- **Activity**
Search the material for the word "with" and copy each line that holds it.

- **Given records**
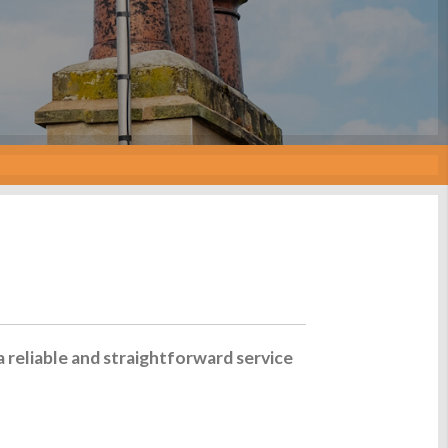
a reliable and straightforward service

...

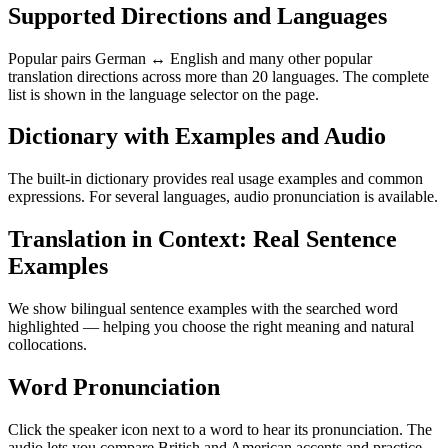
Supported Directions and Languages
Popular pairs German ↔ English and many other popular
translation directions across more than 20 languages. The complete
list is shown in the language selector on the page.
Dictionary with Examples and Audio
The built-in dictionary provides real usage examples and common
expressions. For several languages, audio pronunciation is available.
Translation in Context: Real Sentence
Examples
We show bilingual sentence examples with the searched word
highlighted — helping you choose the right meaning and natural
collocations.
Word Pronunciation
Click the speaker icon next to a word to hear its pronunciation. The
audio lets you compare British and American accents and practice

--

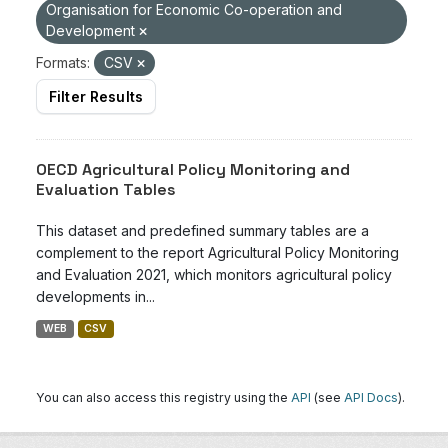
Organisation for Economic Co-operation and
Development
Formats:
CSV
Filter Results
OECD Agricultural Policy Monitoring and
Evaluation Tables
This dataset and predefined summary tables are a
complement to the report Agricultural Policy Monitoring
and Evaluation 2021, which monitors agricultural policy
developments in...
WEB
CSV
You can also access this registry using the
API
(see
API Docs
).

- **Finished task**
Dictionary with Examples and Audio
We show bilingual sentence examples with the searched word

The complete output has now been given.